中原は、唱題しながら、必死になってメンバーを守る伸一の背を見て、胸が熱くなった。
”自分のことのように、後輩の幸せを真剣に祈ってくれている。ありがたい。頑張らなければ・・・”
不思議なことに、それから四カ月ほどで、とんとん拍子に、彼の留学は決まっていった。
中原は、それを伸一に報告しに行った。
その時も、伸一は、わがことのように喜んでくれた。
「そうか、よかったな。私も、そのうちアメリカに行くから、向こうで会おう。その時は、必ず迎えに来るんだよ」
伸一は、ほとんどメンバーのいない海外で、信仰を貫くことが、いかに難しいかをよく知っていた。
だから、中原に、一つの目標を与えたかったのである。
それから間もなく、伸一は第三代会長に就任した。
中原が日本を出発したのは、その年の七月の末であった。
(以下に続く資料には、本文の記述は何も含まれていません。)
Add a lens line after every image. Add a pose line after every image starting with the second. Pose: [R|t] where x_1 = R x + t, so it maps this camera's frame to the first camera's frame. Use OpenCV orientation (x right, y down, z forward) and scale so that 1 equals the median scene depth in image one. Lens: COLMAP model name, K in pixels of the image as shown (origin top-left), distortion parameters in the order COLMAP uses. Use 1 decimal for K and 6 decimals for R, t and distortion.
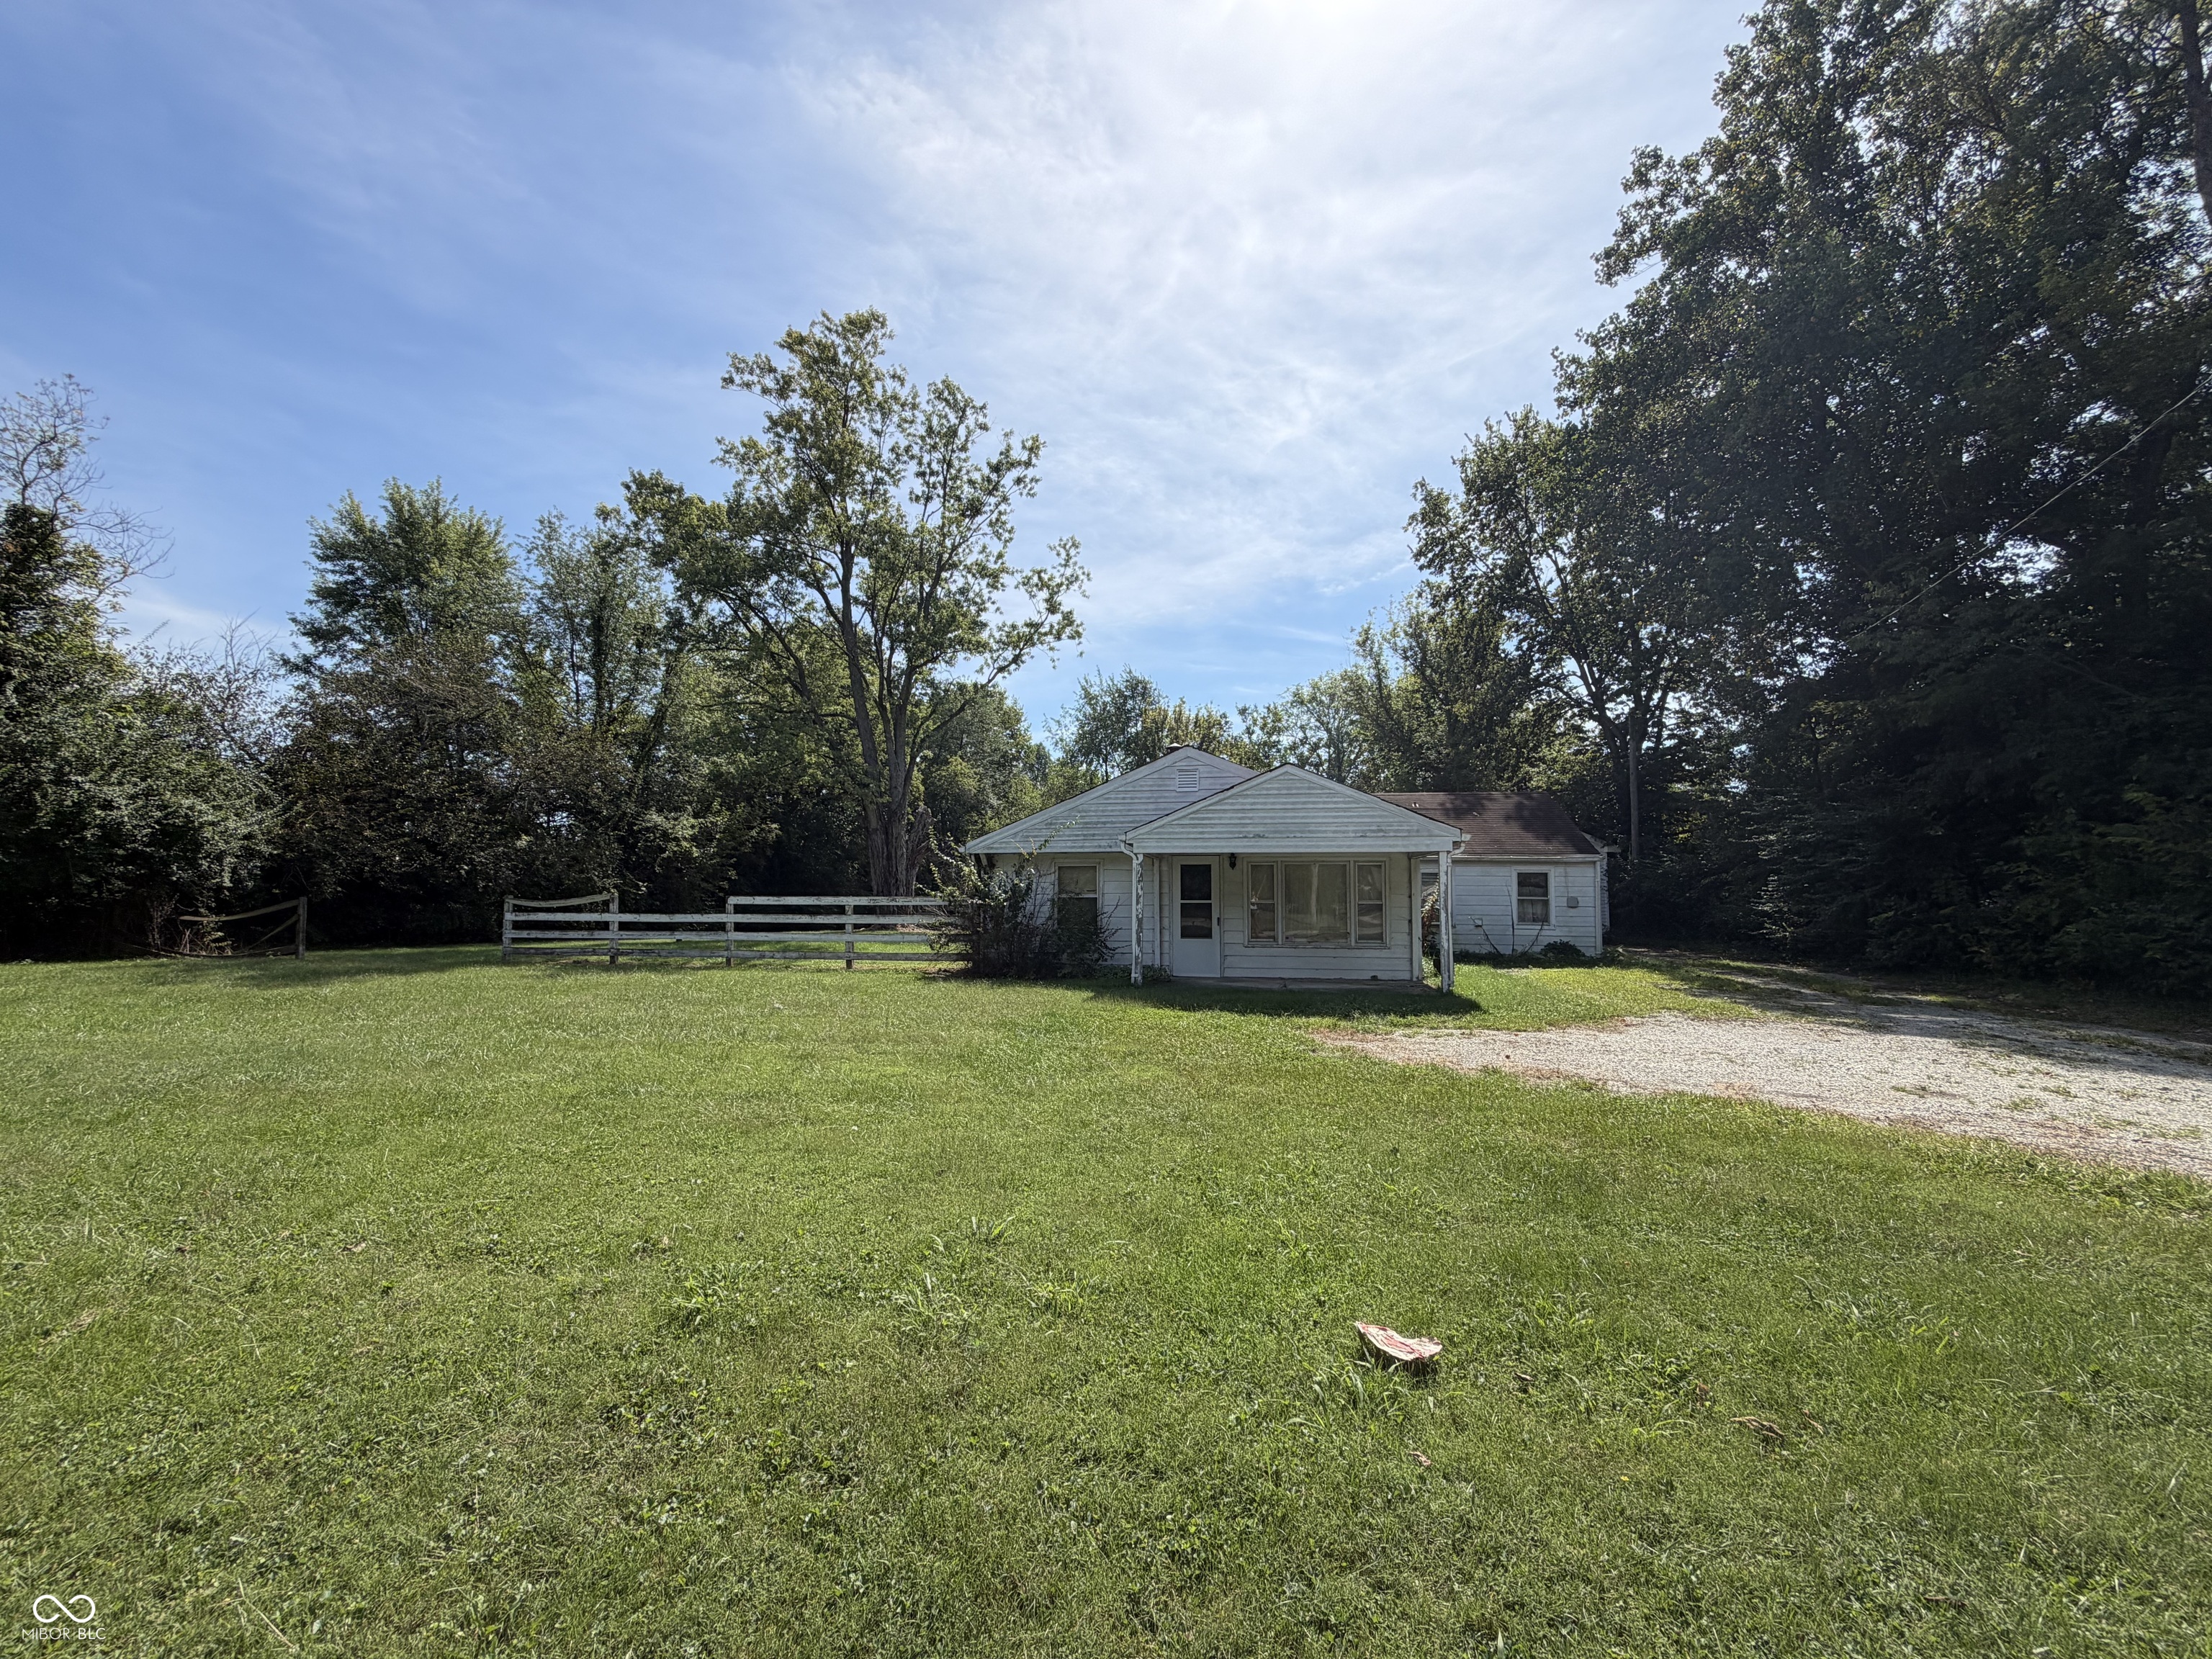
lens RADIAL K [[890.3, 0, 1106.0], [0, 890.3, 829.5], [0, 0, 1]] dist [-0.002535, -0.000083]
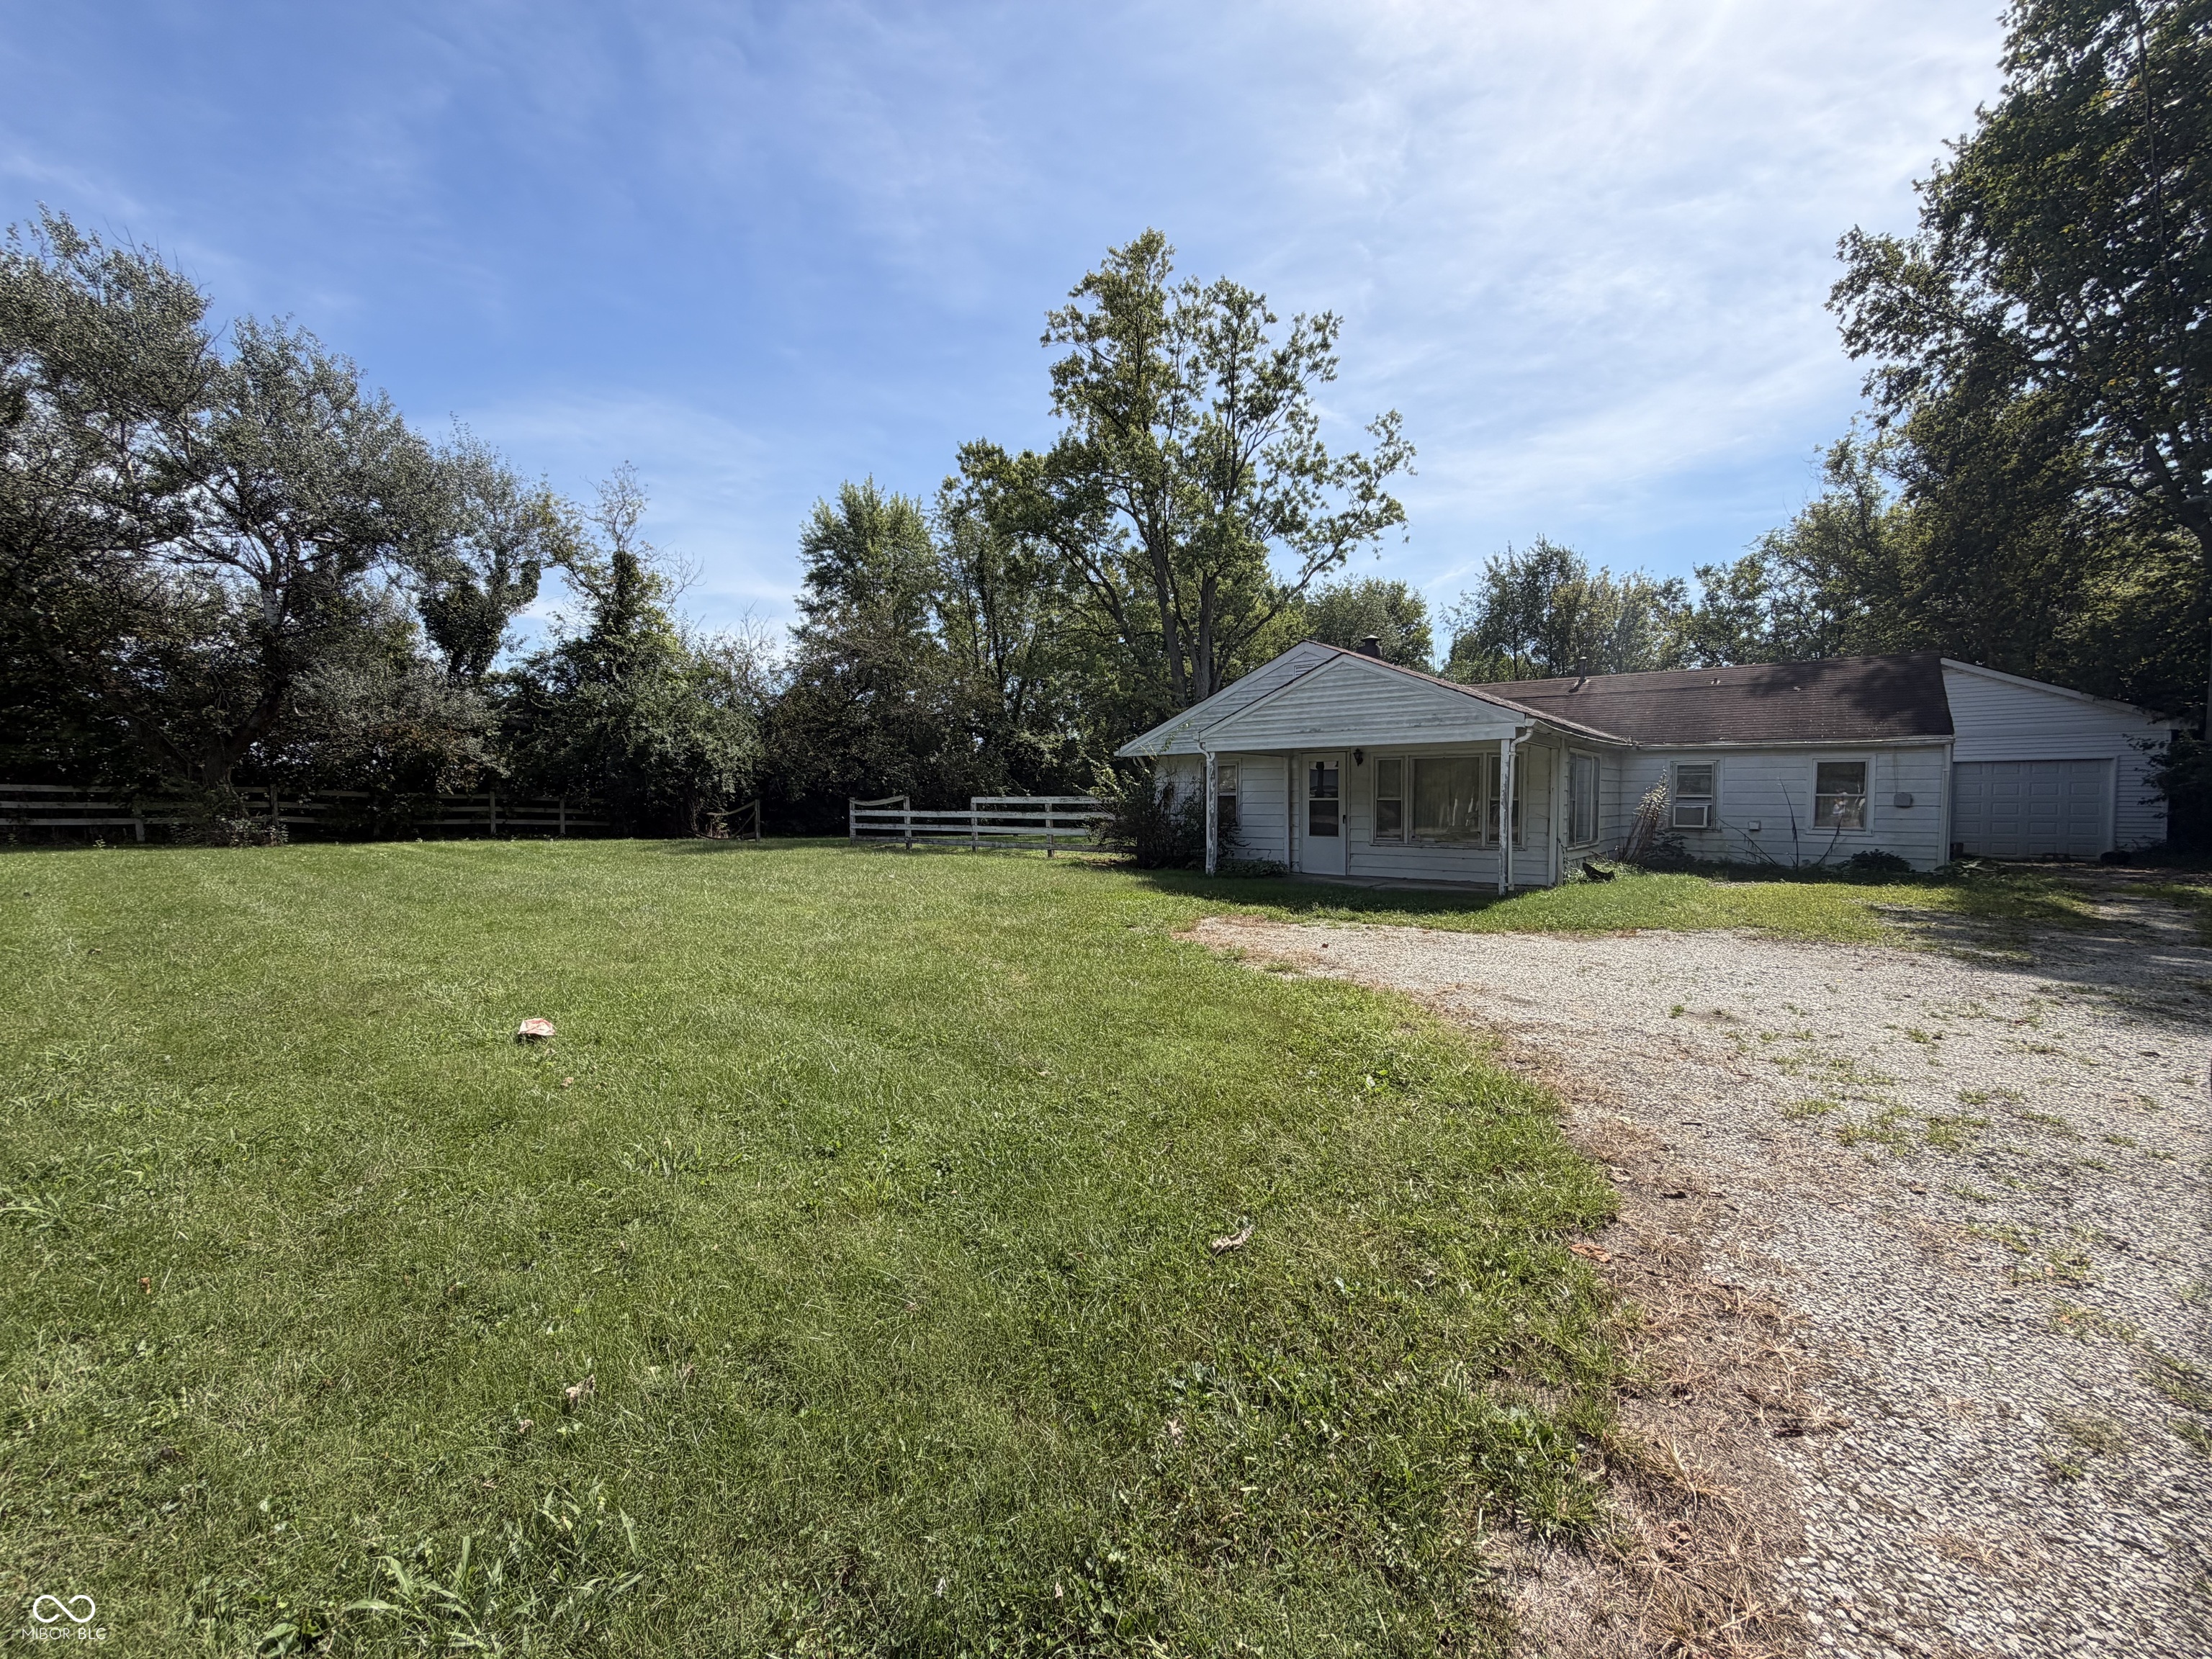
lens RADIAL K [[887.4, 0, 1099.8], [0, 887.4, 830.4], [0, 0, 1]] dist [0.001740, -0.000247]
pose [[0.866532, 0.013775, -0.498932, 0.194681], [0.038656, 0.994765, 0.094600, 0.006484], [0.497623, -0.101261, 0.861463, 0.011918]]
出発前に、彼は学会本部に山本会長を訪ねた。
伸一は、書籍に「厳護」と認めて彼に贈り、アメリカの人たちと仲良くするとともに、環境の変化に目を奪われることなく、自身の成長を心がけていくように励ました。
伸一は、その中原が、今回も、こうして約束を果たそうと空港に出迎え、しかも、アメリカの青年部の中核に成長しつつあることがたまらなく嬉しかった。